## The task
Could you reproduce every record below exactly as written?

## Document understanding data
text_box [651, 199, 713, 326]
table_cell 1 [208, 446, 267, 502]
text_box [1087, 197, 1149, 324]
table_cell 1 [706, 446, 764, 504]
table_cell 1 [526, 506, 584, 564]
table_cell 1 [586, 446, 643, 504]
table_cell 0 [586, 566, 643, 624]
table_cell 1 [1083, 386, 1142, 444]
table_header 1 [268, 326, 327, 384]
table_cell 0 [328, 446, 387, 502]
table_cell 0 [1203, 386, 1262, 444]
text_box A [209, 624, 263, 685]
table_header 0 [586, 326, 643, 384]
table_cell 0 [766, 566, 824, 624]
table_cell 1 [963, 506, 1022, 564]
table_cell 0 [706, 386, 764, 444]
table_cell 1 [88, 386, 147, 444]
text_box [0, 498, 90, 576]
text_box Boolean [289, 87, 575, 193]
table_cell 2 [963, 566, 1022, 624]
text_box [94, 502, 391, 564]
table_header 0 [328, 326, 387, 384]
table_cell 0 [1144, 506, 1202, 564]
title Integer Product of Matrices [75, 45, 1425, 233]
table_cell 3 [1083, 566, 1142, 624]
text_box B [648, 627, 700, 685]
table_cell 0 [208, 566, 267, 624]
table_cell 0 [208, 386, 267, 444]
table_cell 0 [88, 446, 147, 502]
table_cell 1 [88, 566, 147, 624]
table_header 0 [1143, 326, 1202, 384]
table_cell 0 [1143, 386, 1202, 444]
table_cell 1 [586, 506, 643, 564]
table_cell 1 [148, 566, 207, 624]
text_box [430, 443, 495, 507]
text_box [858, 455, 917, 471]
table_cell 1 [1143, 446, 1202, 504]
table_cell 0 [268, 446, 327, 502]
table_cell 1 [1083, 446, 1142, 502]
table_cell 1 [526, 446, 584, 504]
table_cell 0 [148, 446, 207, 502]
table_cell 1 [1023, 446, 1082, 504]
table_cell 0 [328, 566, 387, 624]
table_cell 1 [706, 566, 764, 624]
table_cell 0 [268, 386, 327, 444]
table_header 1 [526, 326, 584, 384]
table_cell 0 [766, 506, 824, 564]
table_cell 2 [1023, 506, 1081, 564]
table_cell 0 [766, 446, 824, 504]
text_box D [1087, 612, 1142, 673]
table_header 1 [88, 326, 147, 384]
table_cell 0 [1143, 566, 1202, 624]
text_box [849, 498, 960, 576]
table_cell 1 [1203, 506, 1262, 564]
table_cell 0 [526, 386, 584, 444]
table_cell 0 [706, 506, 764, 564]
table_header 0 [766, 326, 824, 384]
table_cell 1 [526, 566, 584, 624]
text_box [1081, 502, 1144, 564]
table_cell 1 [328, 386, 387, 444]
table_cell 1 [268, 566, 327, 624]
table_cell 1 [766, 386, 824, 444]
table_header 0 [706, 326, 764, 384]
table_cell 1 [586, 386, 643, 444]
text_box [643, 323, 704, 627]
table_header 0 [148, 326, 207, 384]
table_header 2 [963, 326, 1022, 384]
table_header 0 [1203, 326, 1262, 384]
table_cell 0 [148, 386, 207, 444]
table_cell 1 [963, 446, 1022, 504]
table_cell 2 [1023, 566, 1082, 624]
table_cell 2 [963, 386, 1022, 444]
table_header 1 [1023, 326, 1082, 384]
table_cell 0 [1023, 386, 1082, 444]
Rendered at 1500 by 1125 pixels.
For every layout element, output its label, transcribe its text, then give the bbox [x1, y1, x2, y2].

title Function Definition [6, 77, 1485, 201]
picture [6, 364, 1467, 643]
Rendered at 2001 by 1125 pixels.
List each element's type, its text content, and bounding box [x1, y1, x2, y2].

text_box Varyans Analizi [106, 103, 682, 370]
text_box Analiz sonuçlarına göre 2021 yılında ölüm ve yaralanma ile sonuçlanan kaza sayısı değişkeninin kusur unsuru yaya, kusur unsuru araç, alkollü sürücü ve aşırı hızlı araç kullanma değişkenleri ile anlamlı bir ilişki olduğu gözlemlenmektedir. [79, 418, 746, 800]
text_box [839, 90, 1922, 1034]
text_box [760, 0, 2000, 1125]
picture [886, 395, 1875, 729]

## Exercise result
text_box [651, 199, 713, 326]
table_cell 1 [208, 446, 267, 502]
text_box [1087, 197, 1149, 324]
table_cell 1 [706, 446, 764, 504]
table_cell 1 [526, 506, 584, 564]
table_cell 1 [586, 446, 643, 504]
table_cell 0 [586, 566, 643, 624]
table_cell 1 [1083, 386, 1142, 444]
table_header 1 [268, 326, 327, 384]
table_cell 0 [328, 446, 387, 502]
table_cell 0 [1203, 386, 1262, 444]
text_box A [209, 624, 263, 685]
table_header 0 [586, 326, 643, 384]
table_cell 0 [766, 566, 824, 624]
table_cell 1 [963, 506, 1022, 564]
table_cell 0 [706, 386, 764, 444]
table_cell 1 [88, 386, 147, 444]
text_box [0, 498, 90, 576]
text_box Boolean [289, 87, 575, 193]
table_cell 2 [963, 566, 1022, 624]
text_box [94, 502, 391, 564]
table_header 0 [328, 326, 387, 384]
table_cell 0 [1144, 506, 1202, 564]
title Integer Product of Matrices [75, 45, 1425, 233]
table_cell 3 [1083, 566, 1142, 624]
text_box B [648, 627, 700, 685]
table_cell 0 [208, 566, 267, 624]
table_cell 0 [208, 386, 267, 444]
table_cell 0 [88, 446, 147, 502]
table_cell 1 [88, 566, 147, 624]
table_header 0 [1143, 326, 1202, 384]
table_cell 0 [1143, 386, 1202, 444]
table_cell 1 [586, 506, 643, 564]
table_cell 1 [148, 566, 207, 624]
text_box [430, 443, 495, 507]
text_box [858, 455, 917, 471]
table_cell 1 [1143, 446, 1202, 504]
table_cell 0 [268, 446, 327, 502]
table_cell 1 [1083, 446, 1142, 502]
table_cell 1 [526, 446, 584, 504]
table_cell 0 [148, 446, 207, 502]
table_cell 1 [1023, 446, 1082, 504]
table_cell 0 [328, 566, 387, 624]
table_cell 1 [706, 566, 764, 624]
table_cell 0 [268, 386, 327, 444]
table_header 1 [526, 326, 584, 384]
table_cell 0 [766, 506, 824, 564]
table_cell 2 [1023, 506, 1081, 564]
table_cell 0 [766, 446, 824, 504]
text_box D [1087, 612, 1142, 673]
table_header 1 [88, 326, 147, 384]
table_cell 0 [1143, 566, 1202, 624]
text_box [849, 498, 960, 576]
table_cell 1 [1203, 506, 1262, 564]
table_cell 0 [526, 386, 584, 444]
table_cell 0 [706, 506, 764, 564]
table_header 0 [766, 326, 824, 384]
table_cell 1 [526, 566, 584, 624]
text_box [1081, 502, 1144, 564]
table_cell 1 [328, 386, 387, 444]
table_cell 1 [268, 566, 327, 624]
table_cell 1 [766, 386, 824, 444]
table_header 0 [706, 326, 764, 384]
table_cell 1 [586, 386, 643, 444]
text_box [643, 323, 704, 627]
table_header 0 [148, 326, 207, 384]
table_header 2 [963, 326, 1022, 384]
table_header 0 [1203, 326, 1262, 384]
table_cell 0 [148, 386, 207, 444]
table_cell 1 [963, 446, 1022, 504]
table_cell 2 [1023, 566, 1082, 624]
table_cell 2 [963, 386, 1022, 444]
table_header 1 [1023, 326, 1082, 384]
table_cell 0 [1023, 386, 1082, 444]
Rendered at 1500 by 1125 pixels.
For every layout element, output its label, transcribe its text, then give the bbox [x1, y1, x2, y2].

title Function Definition [6, 77, 1485, 201]
picture [6, 364, 1467, 643]
Rendered at 2001 by 1125 pixels.
List each element's type, its text content, and bounding box [x1, y1, x2, y2].

text_box Varyans Analizi [106, 103, 682, 370]
text_box Analiz sonuçlarına göre 2021 yılında ölüm ve yaralanma ile sonuçlanan kaza sayısı değişkeninin kusur unsuru yaya, kusur unsuru araç, alkollü sürücü ve aşırı hızlı araç kullanma değişkenleri ile anlamlı bir ilişki olduğu gözlemlenmektedir. [79, 418, 746, 800]
text_box [839, 90, 1922, 1034]
text_box [760, 0, 2000, 1125]
picture [886, 395, 1875, 729]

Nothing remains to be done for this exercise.